-------- DATA

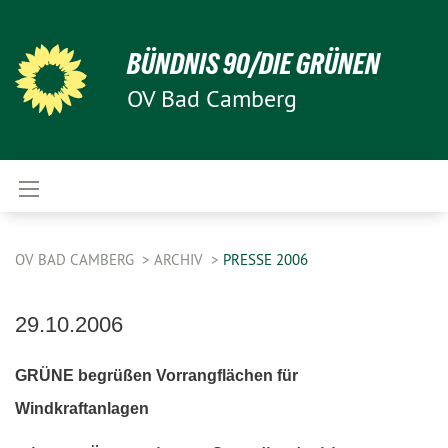
BÜNDNIS 90/DIE GRÜNEN
OV Bad Camberg
OV BAD CAMBERG
ARCHIV
PRESSE 2006
29.10.2006
GRÜNE begrüßen Vorrangflächen für
Windkraftanlagen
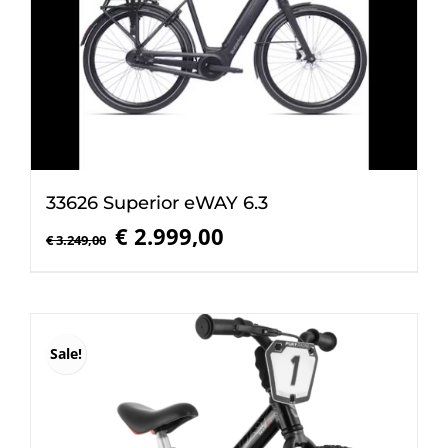
33626 Superior eWAY 6.3
Oorspronkelijke
Huidige
€
2.999,00
€
3.249,00
prijs
prijs
was:
is:
€ 3.249,00.
€ 2.999,00.
Sale!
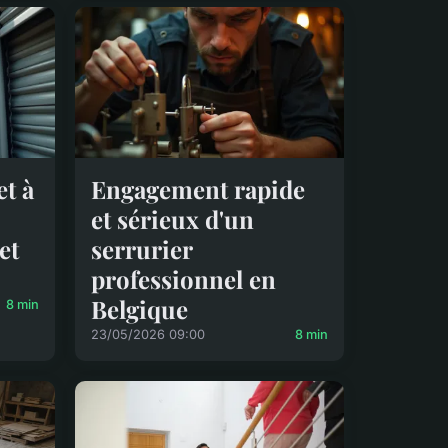
t à
Engagement rapide
et sérieux d'un
et
serrurier
professionnel en
Belgique
8 min
23/05/2026 09:00
8 min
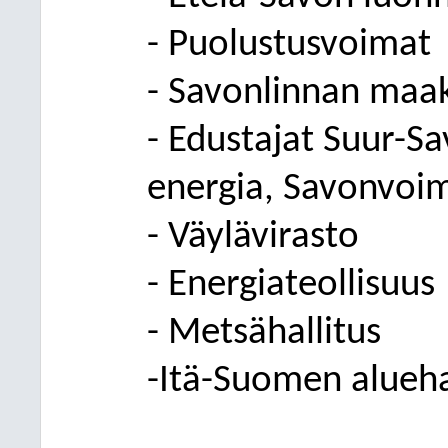
- Puolustusvoimat
- Savonlinnan ma
- Edustajat Suur-S
energia, Savonvoi
- Väylävirasto
- Energiateollisuus
- Metsähallitus
-Itä-Suomen alueha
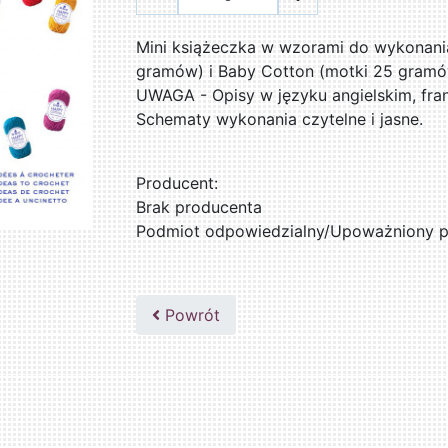
Mini książeczka w wzorami do wykonani
gramów) i Baby Cotton (motki 25 gramó
UWAGA - Opisy w języku angielskim, fran
Schematy wykonania czytelne i jasne.
Producent:
Brak producenta
Podmiot odpowiedzialny/Upoważniony pr
Powrót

----------------

EXERCISE AIM: Using the entries above, repeat exactly the lines from the one with "et sérieux d'un" to the one with "Mini książeczka w wzorami do wykonani", both included, and leave the pictures behind.

EXERCISE ANSWER:
et sérieux d'un
et
serrurier
professionnel en
Belgique
8 min
23/05/2026 09:00
8 min
- Puolustusvoimat
- Savonlinnan ma
- Edustajat Suur-S
energia, Savonvoi
- Väylävirasto
- Energiateollisuus
- Metsähallitus
-Itä-Suomen alueha
Mini książeczka w wzorami do wykonani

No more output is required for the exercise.